How Vaccination Changes the Picture

If you’ve been vaccinated, your symptoms are likely to look a bit different from someone who hasn’t. Vaccinated people actually report more upper respiratory symptoms during the acute phase: sore throat is 72% more common, nasal congestion 50% more common, and cough 44% more common compared to unvaccinated cases. This might seem counterintuitive, but these upper respiratory symptoms tend to be no more severe, and the trade-off is significant.

Vaccinated people are 46% less likely to experience difficulty breathing during the acute illness, and that gap widens over time: 75% less likely by 90 days after infection. Other symptoms like fatigue, muscle aches, chills, sleep problems, loss of smell or taste, headaches, and cognitive issues are also less common in vaccinated people in the weeks following infection. Overall symptom severity scores are consistently lower at every stage of the illness for vaccinated individuals.

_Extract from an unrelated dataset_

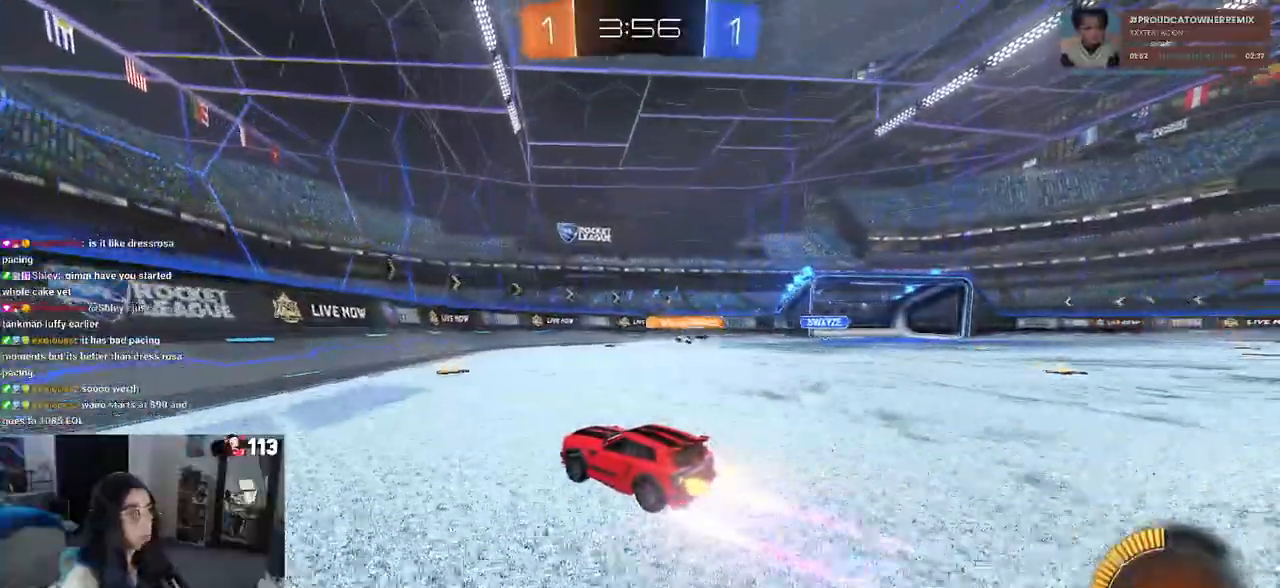
{"buttons": ["R2"], "left_stick": "right", "right_stick": "center", "events": [[167, "left_stick", "left"], [217, "R2", "up"], [350, "left_stick", "center"], [383, "R2", "down"], [417, "left_stick", "right"]]}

Long COVID rates reflect this difference too. About 27% of unvaccinated people developed long COVID by 90 days after infection, compared to 8% of vaccinated people, a roughly threefold reduction in risk.

Symptoms in Children

Children get many of the same symptoms as adults, with fever and cough being the most common. Sore throat, runny nose, headache, fatigue, shortness of breath, and gastrointestinal symptoms like nausea, vomiting, or diarrhea also occur. The key difference is severity: most children with COVID experience either no symptoms at all or only mild illness. Asymptomatic infection is particularly common in younger kids, which means a child can test positive without ever seeming sick.

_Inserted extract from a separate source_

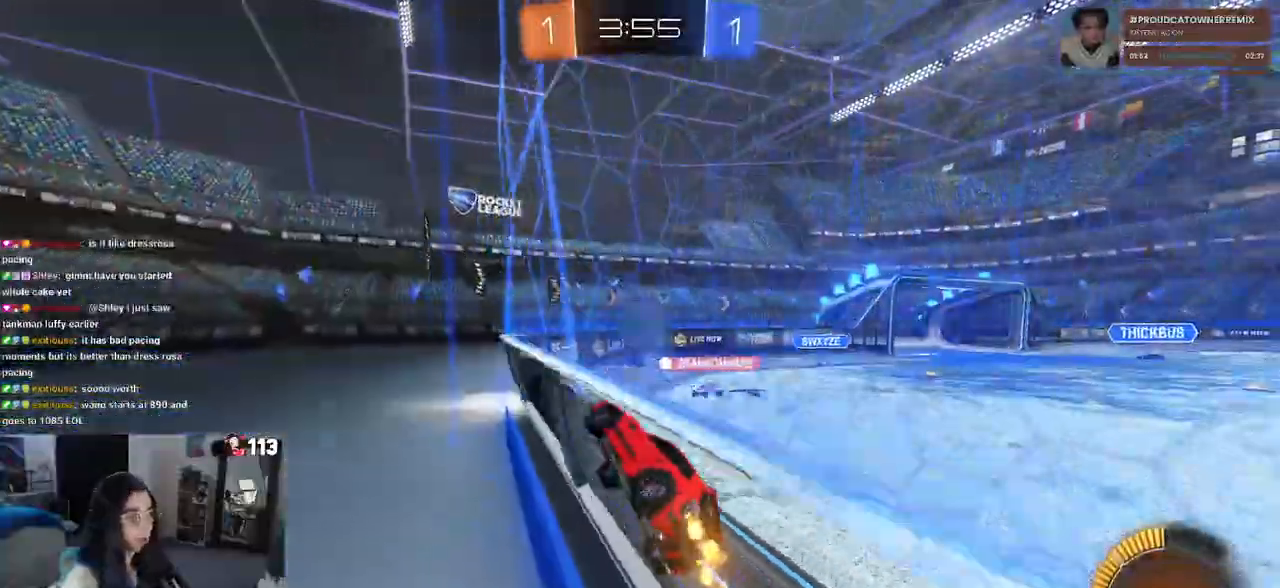
{"buttons": ["CROSS", "R2"], "left_stick": "left", "right_stick": "center", "events": [[33, "left_stick", "right"], [133, "CROSS", "down"], [167, "left_stick", "center"], [217, "left_stick", "down-left"], [300, "CROSS", "up"], [367, "left_stick", "left"], [433, "CROSS", "down"]]}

When Symptoms Don’t Go Away

For most people, acute COVID resolves within about 10 days. But some develop symptoms that persist for weeks, months, or even years afterward. This is commonly called long COVID, and more than 200 distinct symptoms have been linked to it. The three most frequently reported are fatigue that interferes with daily life, brain fog (difficulty thinking or concentrating), and a worsening of symptoms after physical or mental exertion.

Other common long COVID symptoms include shortness of breath, heart palpitations, chest pain, headaches, sleep problems, dizziness when standing, pins-and-needles sensations, changes in taste or smell, depression or anxiety, diarrhea, stomach pain, joint or muscle pain, rash, and changes in menstrual cycles. These symptoms can come and go unpredictably, resolving for a stretch and then returning.

Most people with long COVID see significant improvement within 3 months, but others may not improve for much longer. There’s no lab test that can confirm long COVID. Diagnosis is based on a pattern of symptoms that developed after a COVID infection and can’t be explained by another condition.